Lying on a bend of the Ayeyarwady River in the central plain of Myanmar, Bagan is a sacred landscape, featuring an exceptional range of Buddhist art and architecture. The seven components of the serial property include numerous temples, stupas, monasteries and places of pilgrimage, as well as archaeological remains, frescoes and sculptures. The property bears spectacular testimony to the peak of Bagan civilization (11th -13th centuries CE), when the site was the capital of a regional empire. This ensemble of monumental architecture reflects the strength of religious devotion of an early Buddhist empire.
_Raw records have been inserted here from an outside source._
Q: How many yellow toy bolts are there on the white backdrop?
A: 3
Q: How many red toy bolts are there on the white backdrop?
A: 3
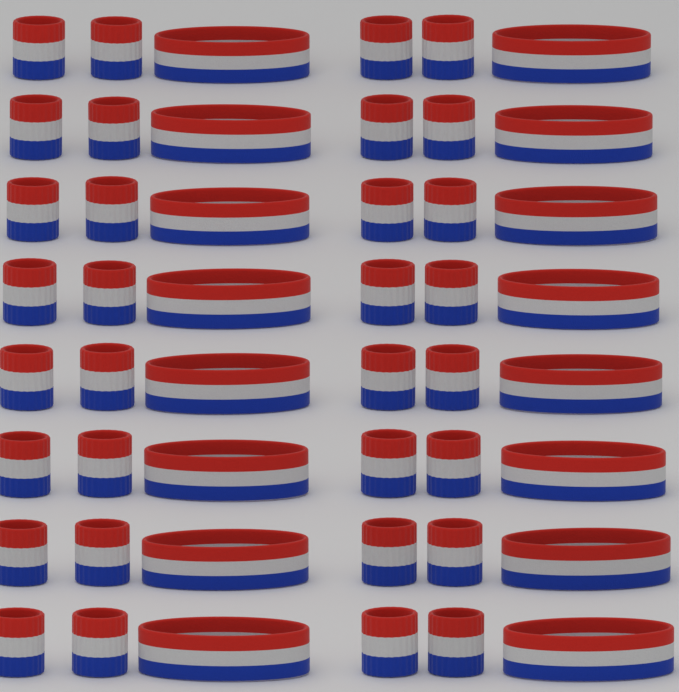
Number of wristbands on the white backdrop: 32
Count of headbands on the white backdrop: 16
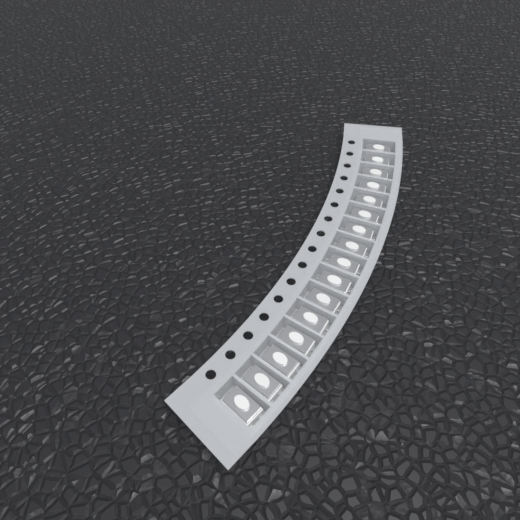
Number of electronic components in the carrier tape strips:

Bagan is a sacred landscape which features an exceptional array of Buddhist art and architecture, demonstrates centuries of the cultural tradition of the Theravada Buddhist practice of merit making (Kammatic Buddhism), and provides dramatic evidence of the Bagan Period (Bagan Period 11th – 13th centuries), when redistributional Buddhism became a mechanism of political control, with the king effectively acting as the chief donor. During this period, the Bagan civilisation gained control of the river transport, extending its influence over a large area. The traditions of merit making resulted in a rapid increase in temple construction, peaking in the 13th century. The serial property of eight components is located on a bend in the Ayeyarwady River, in the central dry zone of Myanmar. Seven of the components are located on one side of the River, and one (component 8) is located on the opposite side. Intangible attributes of the property are reflected in Buddhist worship and merit-making activities, traditional cultural practices and farming. The serial property of eight components consists of 3,595 recorded monuments – including stupas, temples and other structures for Buddhist spiritual practice, extensive archaeological resources, and many inscriptions, murals and sculptures. Bagan is a complex, layered cultural landscape which also incorporates living communities and contemporary urban areas.